TASK PROMPT
Using the data beneath this instruction, retype only the lines from the one that contains "X147234100Y-107241400D02*" down to the one that contains "X153389100Y-110541400D02*", both included, exactly as they appear.

------------------------------------------------------------

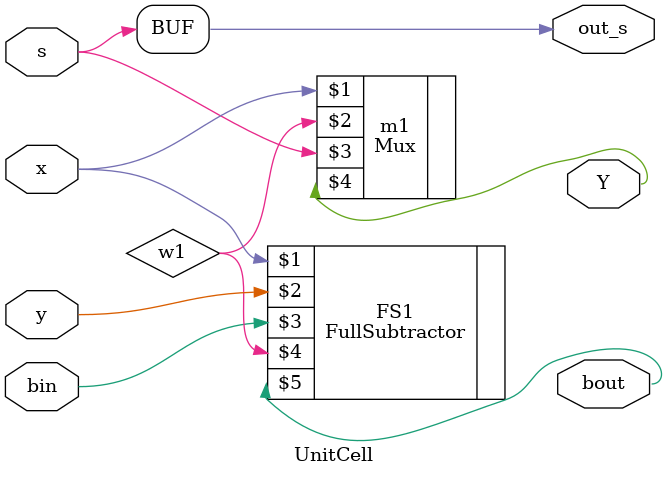
<source format=v>
module UnitCell(input x,y,bin,s, output Y,bout,out_s);
       wire w1;
       FullSubtractor FS1(x,y,bin,w1,bout);
       Mux m1(x,w1,s,Y);
       assign out_s=s;
       endmodule


</source>
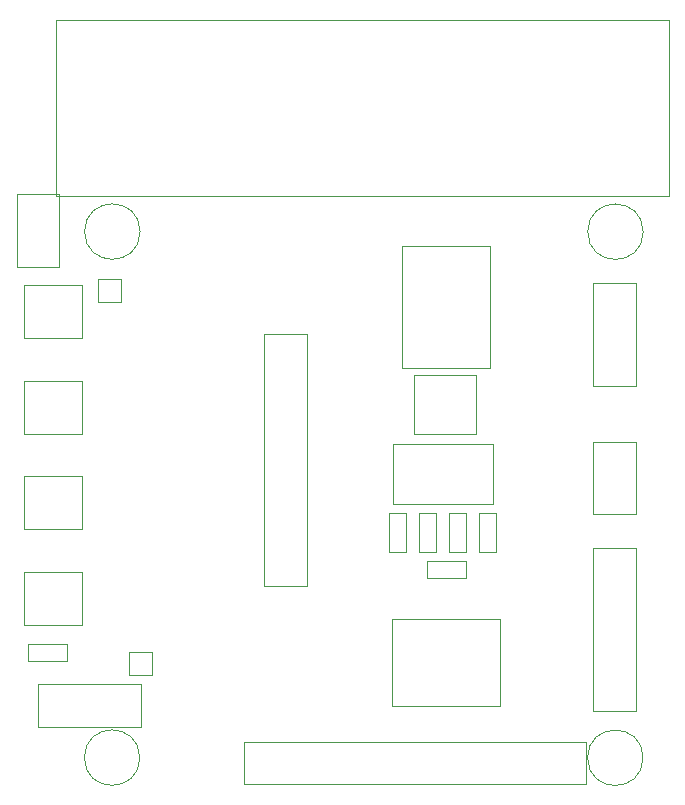
<source format=gbr>
G04 #@! TF.GenerationSoftware,KiCad,Pcbnew,(5.1.10-1-10_14)*
G04 #@! TF.CreationDate,2021-06-08T23:18:15-04:00*
G04 #@! TF.ProjectId,tr109-mainboard,74723130-392d-46d6-9169-6e626f617264,1*
G04 #@! TF.SameCoordinates,Original*
G04 #@! TF.FileFunction,Other,User*
%FSLAX46Y46*%
G04 Gerber Fmt 4.6, Leading zero omitted, Abs format (unit mm)*
G04 Created by KiCad (PCBNEW (5.1.10-1-10_14)) date 2021-06-08 23:18:15*
%MOMM*%
%LPD*%
G01*
G04 APERTURE LIST*
%ADD10C,0.050000*%
G04 APERTURE END LIST*
D10*
X114234660Y-80239400D02*
X114234660Y-86389400D01*
X114234660Y-86389400D02*
X117834660Y-86389400D01*
X117834660Y-86389400D02*
X117834660Y-80239400D01*
X117834660Y-80239400D02*
X114234660Y-80239400D01*
X162450600Y-126639400D02*
X133450600Y-126639400D01*
X133450600Y-126639400D02*
X133450600Y-130239400D01*
X133450600Y-130239400D02*
X162450600Y-130239400D01*
X162450600Y-130239400D02*
X162450600Y-126639400D01*
X163050600Y-110239400D02*
X163050600Y-123989400D01*
X163050600Y-123989400D02*
X166650600Y-123989400D01*
X166650600Y-123989400D02*
X166650600Y-110239400D01*
X166650600Y-110239400D02*
X163050600Y-110239400D01*
X146896600Y-84609400D02*
X146896600Y-95009400D01*
X146896600Y-95009400D02*
X154296600Y-95009400D01*
X154296600Y-95009400D02*
X154296600Y-84609400D01*
X154296600Y-84609400D02*
X146896600Y-84609400D01*
X163050600Y-101222400D02*
X163050600Y-107372400D01*
X163050600Y-107372400D02*
X166650600Y-107372400D01*
X166650600Y-107372400D02*
X166650600Y-101222400D01*
X166650600Y-101222400D02*
X163050600Y-101222400D01*
X147850600Y-95589400D02*
X147850600Y-100589400D01*
X147850600Y-100589400D02*
X153150600Y-100589400D01*
X153150600Y-100589400D02*
X153150600Y-95589400D01*
X153150600Y-95589400D02*
X147850600Y-95589400D01*
X124730600Y-121749400D02*
X116080600Y-121749400D01*
X116080600Y-121749400D02*
X116080600Y-125349400D01*
X116080600Y-125349400D02*
X124730600Y-125349400D01*
X124730600Y-125349400D02*
X124730600Y-121749400D01*
X121097800Y-89417400D02*
X121097800Y-87417400D01*
X121097800Y-89417400D02*
X123097800Y-89417400D01*
X123097800Y-87417400D02*
X121097800Y-87417400D01*
X123097800Y-87417400D02*
X123097800Y-89417400D01*
X123735701Y-120980599D02*
X123735701Y-118980599D01*
X123735701Y-120980599D02*
X125735701Y-120980599D01*
X125735701Y-118980599D02*
X123735701Y-118980599D01*
X125735701Y-118980599D02*
X125735701Y-120980599D01*
X167284900Y-83439000D02*
G75*
G03*
X167284900Y-83439000I-2350000J0D01*
G01*
X124689100Y-83426300D02*
G75*
G03*
X124689100Y-83426300I-2350000J0D01*
G01*
X167272200Y-127977900D02*
G75*
G03*
X167272200Y-127977900I-2350000J0D01*
G01*
X124663700Y-127965200D02*
G75*
G03*
X124663700Y-127965200I-2350000J0D01*
G01*
X117601760Y-80376860D02*
X169451760Y-80376860D01*
X169451760Y-80376860D02*
X169451760Y-65476860D01*
X169451760Y-65476860D02*
X117601760Y-65476860D01*
X117601760Y-65476860D02*
X117601760Y-80376860D01*
X166650600Y-96465800D02*
X166650600Y-87815800D01*
X166650600Y-87815800D02*
X163050600Y-87815800D01*
X163050600Y-87815800D02*
X163050600Y-96465800D01*
X163050600Y-96465800D02*
X166650600Y-96465800D01*
X114884660Y-112233260D02*
X114884660Y-116733260D01*
X114884660Y-116733260D02*
X119734660Y-116733260D01*
X119734660Y-116733260D02*
X119734660Y-112233260D01*
X119734660Y-112233260D02*
X114884660Y-112233260D01*
X114884660Y-104139126D02*
X114884660Y-108639126D01*
X114884660Y-108639126D02*
X119734660Y-108639126D01*
X119734660Y-108639126D02*
X119734660Y-104139126D01*
X119734660Y-104139126D02*
X114884660Y-104139126D01*
X114884660Y-96044993D02*
X114884660Y-100544993D01*
X114884660Y-100544993D02*
X119734660Y-100544993D01*
X119734660Y-100544993D02*
X119734660Y-96044993D01*
X119734660Y-96044993D02*
X114884660Y-96044993D01*
X114884660Y-87950860D02*
X114884660Y-92450860D01*
X114884660Y-92450860D02*
X119734660Y-92450860D01*
X119734660Y-92450860D02*
X119734660Y-87950860D01*
X119734660Y-87950860D02*
X114884660Y-87950860D01*
X155176600Y-116213400D02*
X146016600Y-116213400D01*
X146016600Y-116213400D02*
X146016600Y-123613400D01*
X146016600Y-123613400D02*
X155176600Y-123613400D01*
X155176600Y-123613400D02*
X155176600Y-116213400D01*
X135207600Y-92078400D02*
X135207600Y-113428400D01*
X135207600Y-113428400D02*
X138807600Y-113428400D01*
X138807600Y-113428400D02*
X138807600Y-92078400D01*
X138807600Y-92078400D02*
X135207600Y-92078400D01*
X146061600Y-106498400D02*
X146061600Y-101378400D01*
X146061600Y-101378400D02*
X154561600Y-101378400D01*
X154561600Y-101378400D02*
X154561600Y-106498400D01*
X154561600Y-106498400D02*
X146061600Y-106498400D01*
X150850766Y-107241400D02*
X152310766Y-107241400D01*
X152310766Y-107241400D02*
X152310766Y-110541400D01*
X152310766Y-110541400D02*
X150850766Y-110541400D01*
X150850766Y-110541400D02*
X150850766Y-107241400D01*
X145774100Y-107241400D02*
X147234100Y-107241400D01*
X147234100Y-107241400D02*
X147234100Y-110541400D01*
X147234100Y-110541400D02*
X145774100Y-110541400D01*
X145774100Y-110541400D02*
X145774100Y-107241400D01*
X148990600Y-112796400D02*
X148990600Y-111336400D01*
X148990600Y-111336400D02*
X152290600Y-111336400D01*
X152290600Y-111336400D02*
X152290600Y-112796400D01*
X152290600Y-112796400D02*
X148990600Y-112796400D01*
X154849100Y-110541400D02*
X153389100Y-110541400D01*
X153389100Y-110541400D02*
X153389100Y-107241400D01*
X153389100Y-107241400D02*
X154849100Y-107241400D01*
X154849100Y-107241400D02*
X154849100Y-110541400D01*
X149772433Y-110541400D02*
X148312433Y-110541400D01*
X148312433Y-110541400D02*
X148312433Y-107241400D01*
X148312433Y-107241400D02*
X149772433Y-107241400D01*
X149772433Y-107241400D02*
X149772433Y-110541400D01*
X118515400Y-119777000D02*
X115215400Y-119777000D01*
X118515400Y-118317000D02*
X118515400Y-119777000D01*
X115215400Y-118317000D02*
X118515400Y-118317000D01*
X115215400Y-119777000D02*
X115215400Y-118317000D01*
M02*

</source>
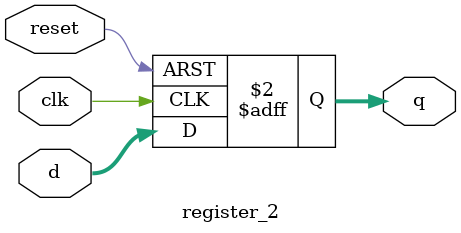
<source format=v>
`timescale 1ns/1ns

`celldefine
module register_1 (clk ,reset ,d ,q);
	
	input clk,reset;
	input  [3 : 0] d;
	output reg [3 : 0] q;
  
	always @ (posedge(clk),posedge(reset))
	begin
	if (reset)
		q <= 0;
	else
		q <= d;
	end
endmodule
`endcelldefine

`celldefine
module register_2 (clk ,reset ,d ,q);
	
	input clk,reset;
	input  [1 : 0] d;
	output reg [1 : 0] q;
  
	always @ (posedge(clk),posedge(reset))
	begin
	if (reset)
		q <= 0;
	else
		q <= d;
	end
endmodule
`endcelldefine

</source>
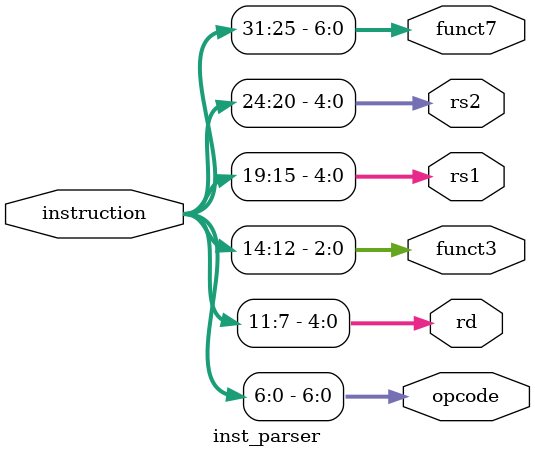
<source format=v>
`timescale 1ns / 1ps

module inst_parser
(
input [31:0] instruction,
output [6:0] opcode,
output [4:0] rd,
output [2:0] funct3,
output [4:0] rs1,
output [4:0] rs2,
output [6:0] funct7
);
assign opcode = instruction [6:0];
assign rd = instruction [11:7];
assign funct3 = instruction [14:12];
assign rs1 = instruction [19:15];
assign rs2 = instruction [24:20];
assign funct7 = instruction [31:25];
endmodule


</source>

------------------------------------------------------------

RESULT BELOW
X147234100Y-107241400D02*
X147234100Y-110541400D01*
X147234100Y-110541400D02*
X145774100Y-110541400D01*
X145774100Y-110541400D02*
X145774100Y-107241400D01*
X148990600Y-112796400D02*
X148990600Y-111336400D01*
X148990600Y-111336400D02*
X152290600Y-111336400D01*
X152290600Y-111336400D02*
X152290600Y-112796400D01*
X152290600Y-112796400D02*
X148990600Y-112796400D01*
X154849100Y-110541400D02*
X153389100Y-110541400D01*
X153389100Y-110541400D02*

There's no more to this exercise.